J. Ryooa (Dr), Y. Hongb (Dr), KH. Kimb (Prof), JY. Choib (Prof), HW. Kimb (Prof), AY. Shinb (Prof), JS. Kimb (Prof), JH. Ahnb (Prof), JH. Ha*b (Prof)

a Bucheon St. Mary's Hospital, College of Medicine, The Catholic University of Korea, Seoul, Republic of Korea, Bucheon, KOREA, REPUBLIC OF ; b Incheon St. Mary’s Hospital, College of Medicine, The Catholic University of Korea, Seoul, Republic of Korea, Incheon, KOREA, REPUBLIC OF

* aescylus@catholic.ac.kr

Background: This study aimed to investigate the association between morphologic classification by medical thoracoscopy (MT) and microbiological yield among the patients with TB pleurisy.

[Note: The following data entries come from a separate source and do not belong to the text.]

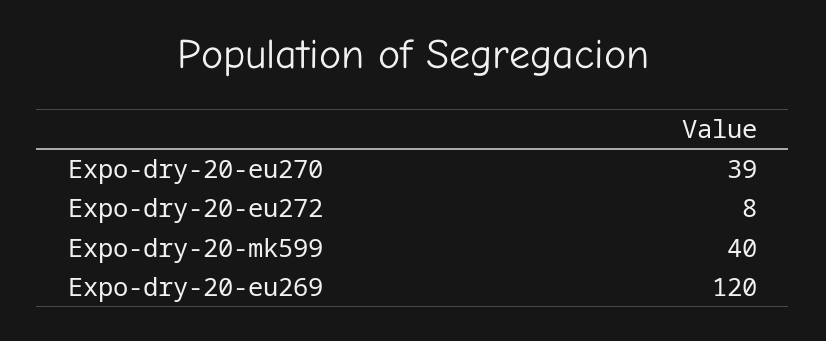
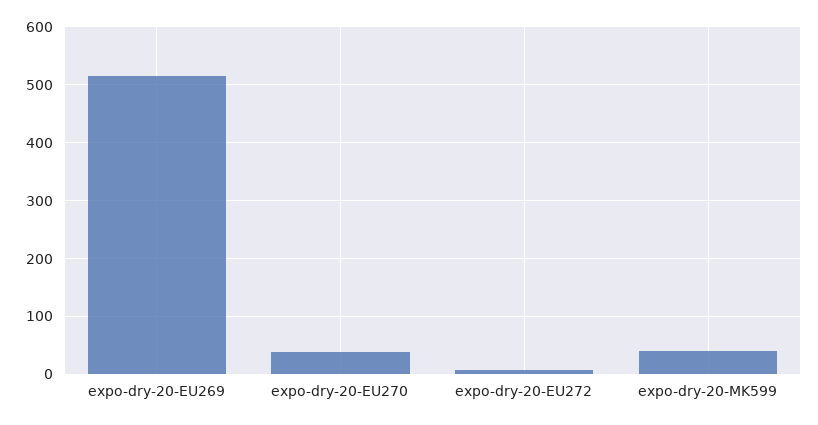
Expo-dry-20-eu269: 120 -> 520

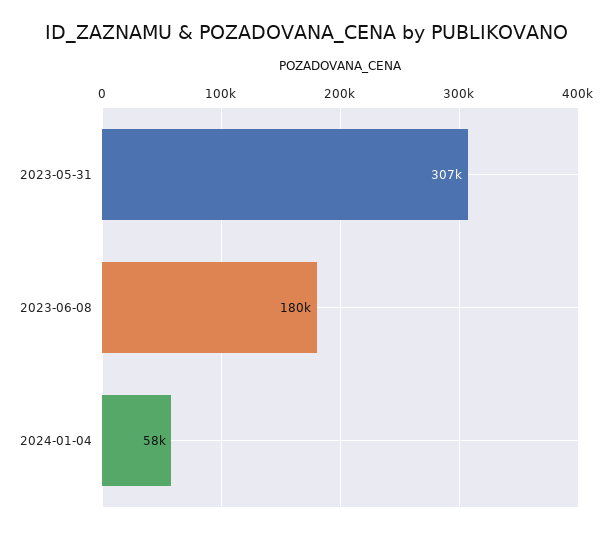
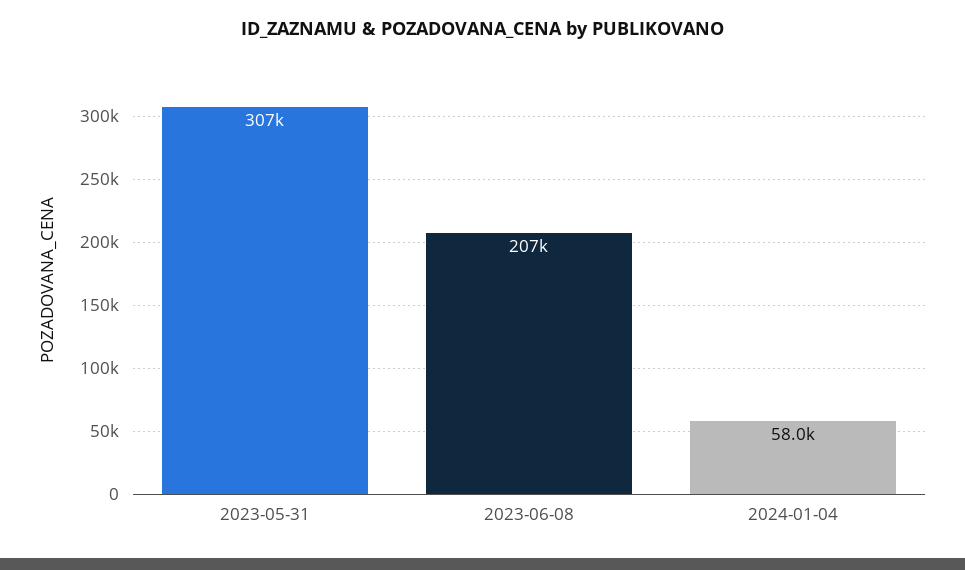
2023-06-08: 180000 -> 207000

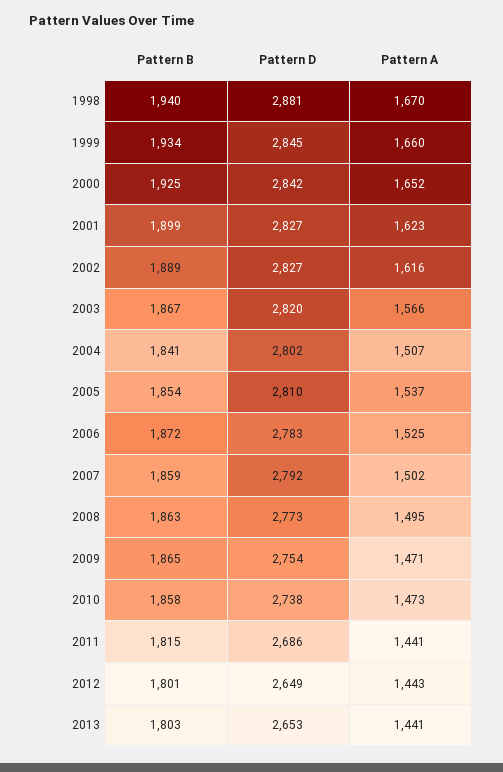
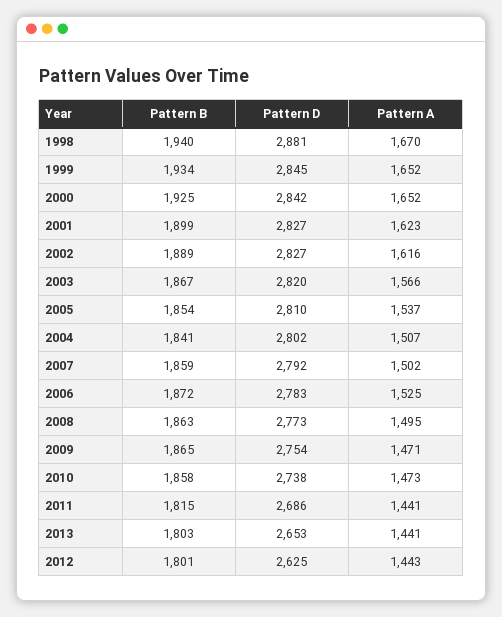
Pattern A, 1999: 1660 -> 1652
Pattern D, 2012: 2649 -> 2625

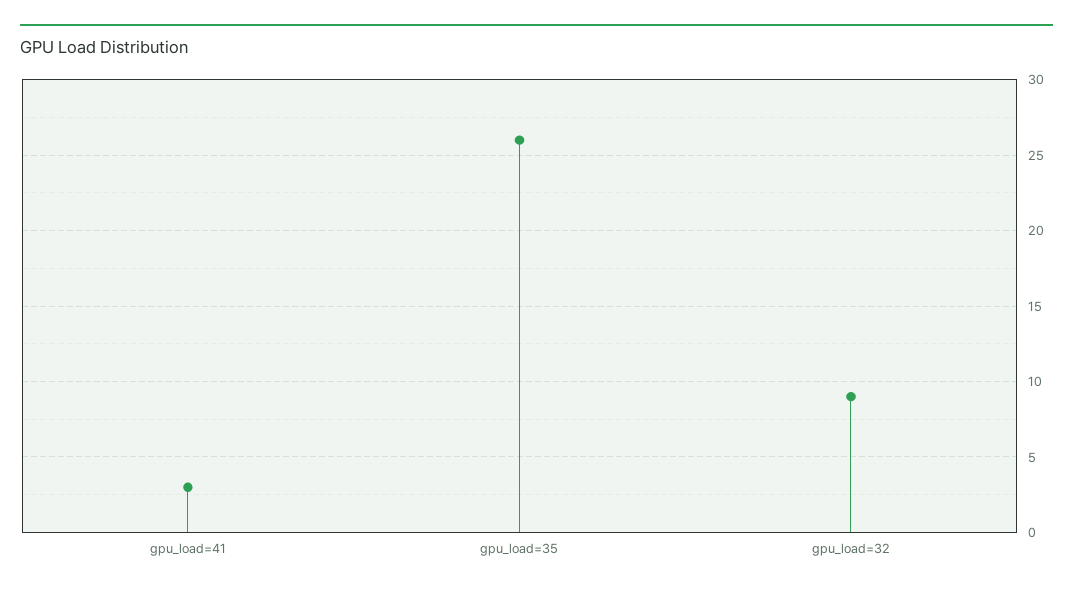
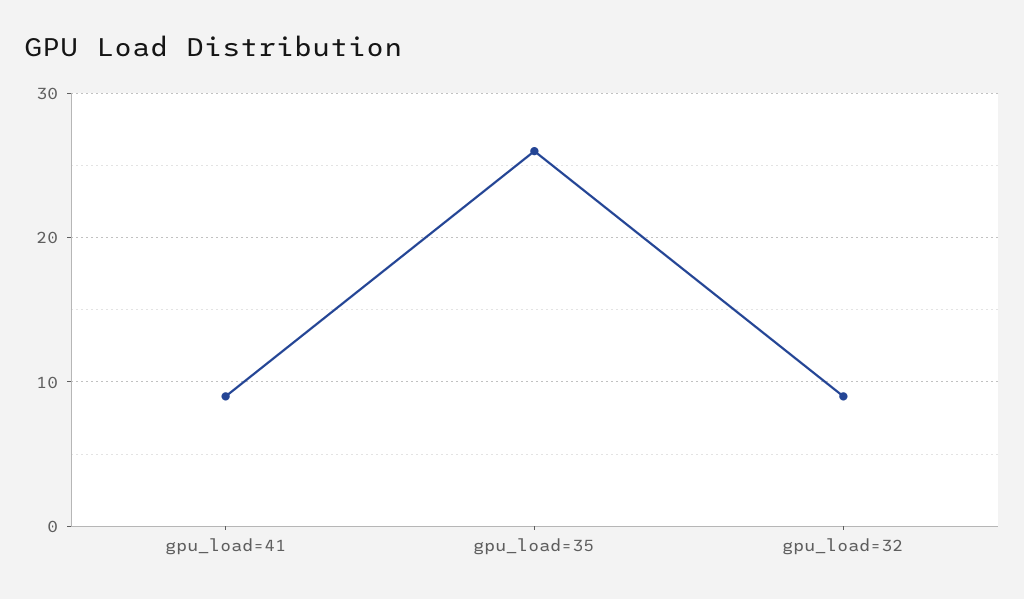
gpu_load=41: 3 -> 9

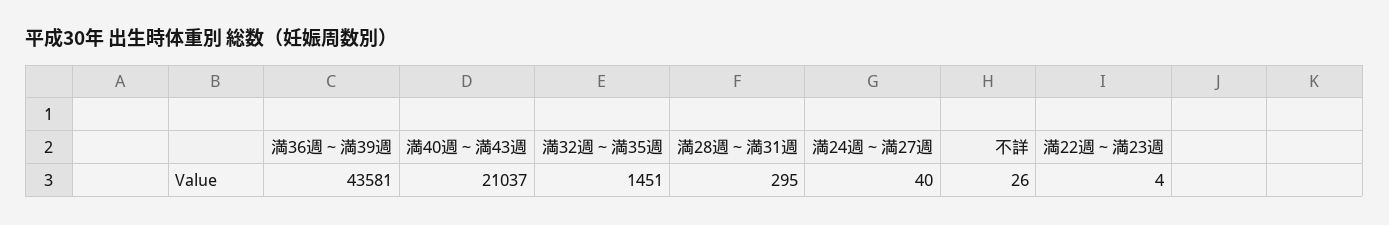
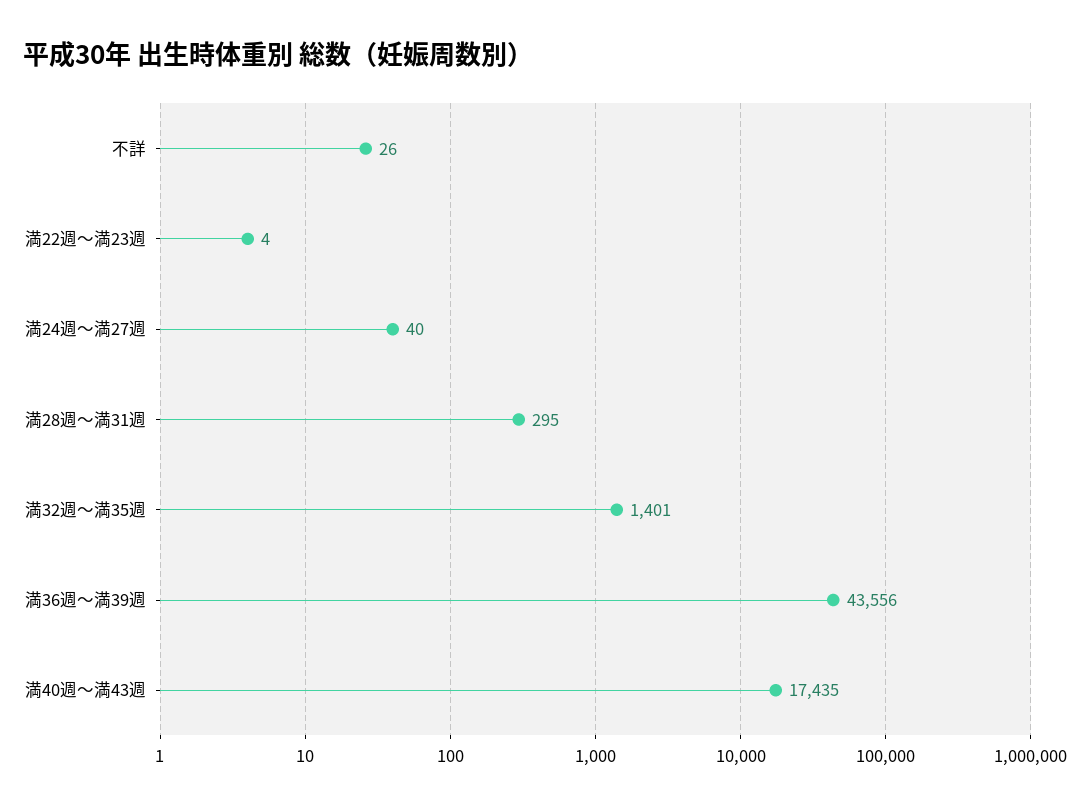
満36週～満39週: 43581 -> 43556
満40週～満43週: 21037 -> 17435
満32週～満35週: 1451 -> 1401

Methods: Medical records of patients who underwent MT and were diagnosed as TB pleurisy with microbiological or histologic evidence between 2016 and 2021 at Incheon St. Mary’s hospital were retrospectively reviewed. Two respiratory physicians classified all cases into 5 groups by gross findings identified with MT. Diagnostic yield of microbiological test (acid-fast bacilli (AFB) culture or TB-polymerase chain reaction (PCR)) with overall specimens including pre-MT pleural fluid, targeted pleural washing fluid and pleural tissue by each classification was investigated.

Results: A total of 62 patients (15 cases of empyema type, 14 cases of macronodular type mimicking malignancy, 12 cases of pseudomembranous type, 18 cases of micronodular type and 3 cases of minimal lesion type) were enrolled. The proportion of AFB culture positivity was highest among the empyema group (10/15) (66.7%, (95% CI: 38.4%-88.2%)), followed by macronodule group (6/14) (42.9% (17.7%-71.1%)), pseudomembrane group (5/12) (41.7% (15.2%-72.3%)), micronodule group (4/18) (22.2% (6.4%-47.6%)), and minimal lesion group (0/3) (0.0% (0.0%-70.8%)). That of TB-PCR was highest in the empyema group (11/15) (73.3% (44.9%-92.2%))), followed by micronodule group (8/18) (44.4% (21.5%-69.2%)), macronodule group (6/14) (42.9% (17.7%-71.1%)), pseudomembrane group (5/12) (41.7% (15.2%-72.3%)), and minimal lesion group (0/3) (0.0% (0.0%-70.8%)).

Conclusion: With our results, we can hypothesize how TB pleurisy progress - from minimal lesion to micronodules, to macronodules or pseudomembrane and eventually into empyema. Further study is needed to verify our hypothesis.